Hey Mike,
Cool, glad you're liking wire!
This certainly sounds like an odd situation, but I understand that things like this come up when you start modifying an existing architecture to bring in something like wire. Typically, you'd simply want to rely on wire to inject the dep when the promise resolved, but that clearly won't work here. Wire is designed to hide init-time async drudgery :) and in basically every case, when it encounters a promise, it'll wait for it, as you saw :)
It does that for various reasons, one of which is to try to ensure correct initialization order of all components even in the face of asynchrony. Trying to "hide" a promise from wire is doable, but usually requires a little hoop-jumping, and can have some implications: since wire won't know about the promise, it can't consider that promise as part of it's automatic initialization ordering. So, your app code may have to deal with that.

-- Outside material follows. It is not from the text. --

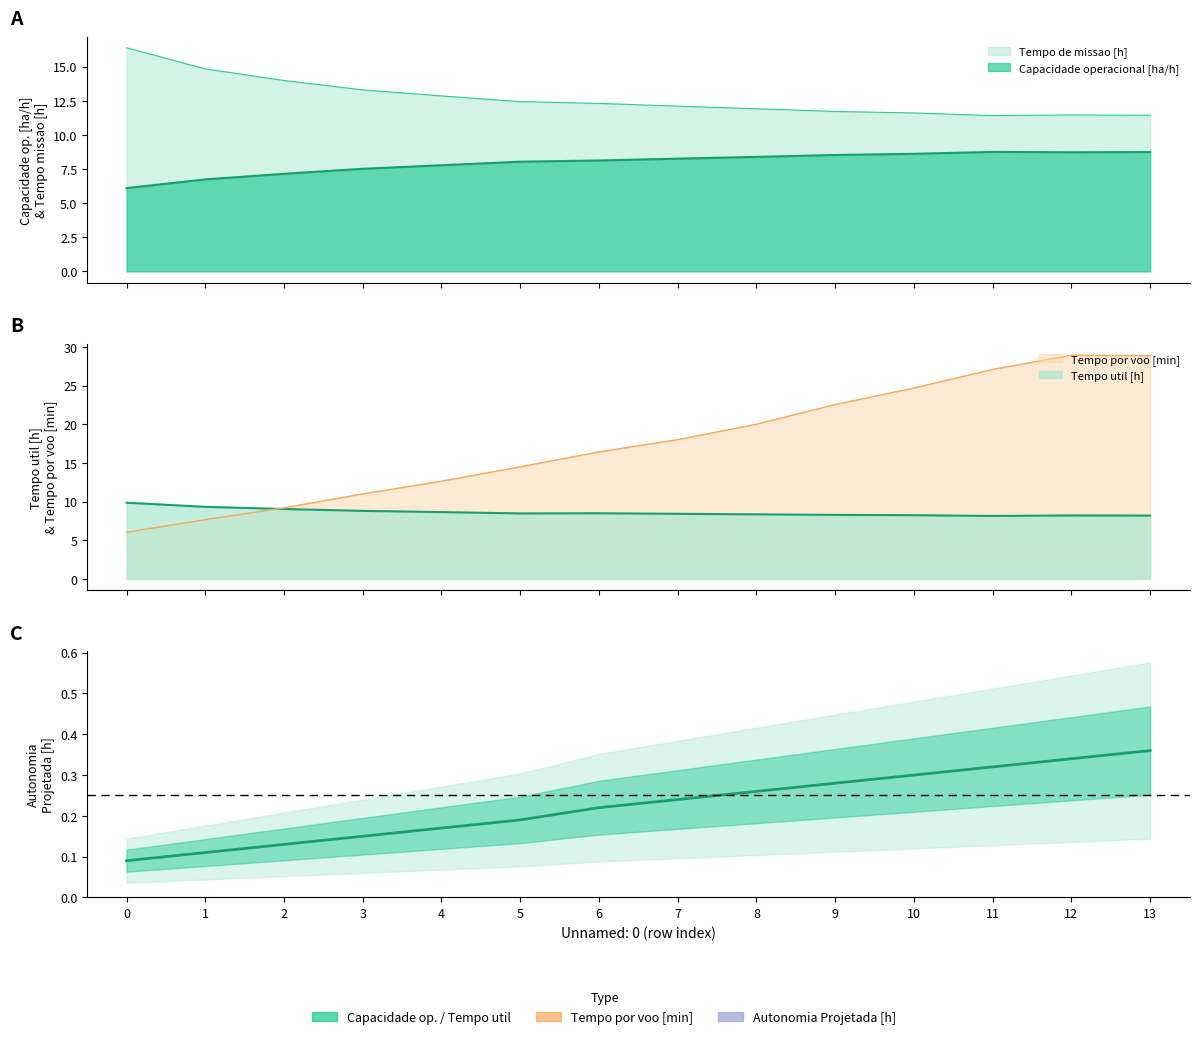

What is the sum of the values at 3 and 11?

0.5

One quick question: is your ultimate goal to inject the promise itself, or to inject the promise's fulfillment value? As you said, waiting for the promise to fulfill causes deadlock, but just trying to get a sense for the ultimate goal.
If you need to inject the promise, the simplest thing might be to pack the promise in a simple wrapper object, e.g.
return { promise: deferred.promise }
And then unpack it in the target code. That requires changing the code into which the dependency is injected, which is probably simple, but definitely not ideal. For example, you could use an init method instead of property injection for that particular dependency. Seems like we can do better ... hmmm ...
A wire plugin could certainly do it. If you need to do this in several places, that might be worthwhile, but if it's just this one spot, a wire plugin is probably overkill. I'll give it a bit more thought and try to post some more ideas soon.
P.S., if you're already using Q for promises, that's cool. Q is an excellent library, and since wire uses when.js internally, they'll all play nice together. You could opt, in the future, to reduce your dependency graph by using when.js in your app code as well, since it's already an implicit dependency for wire.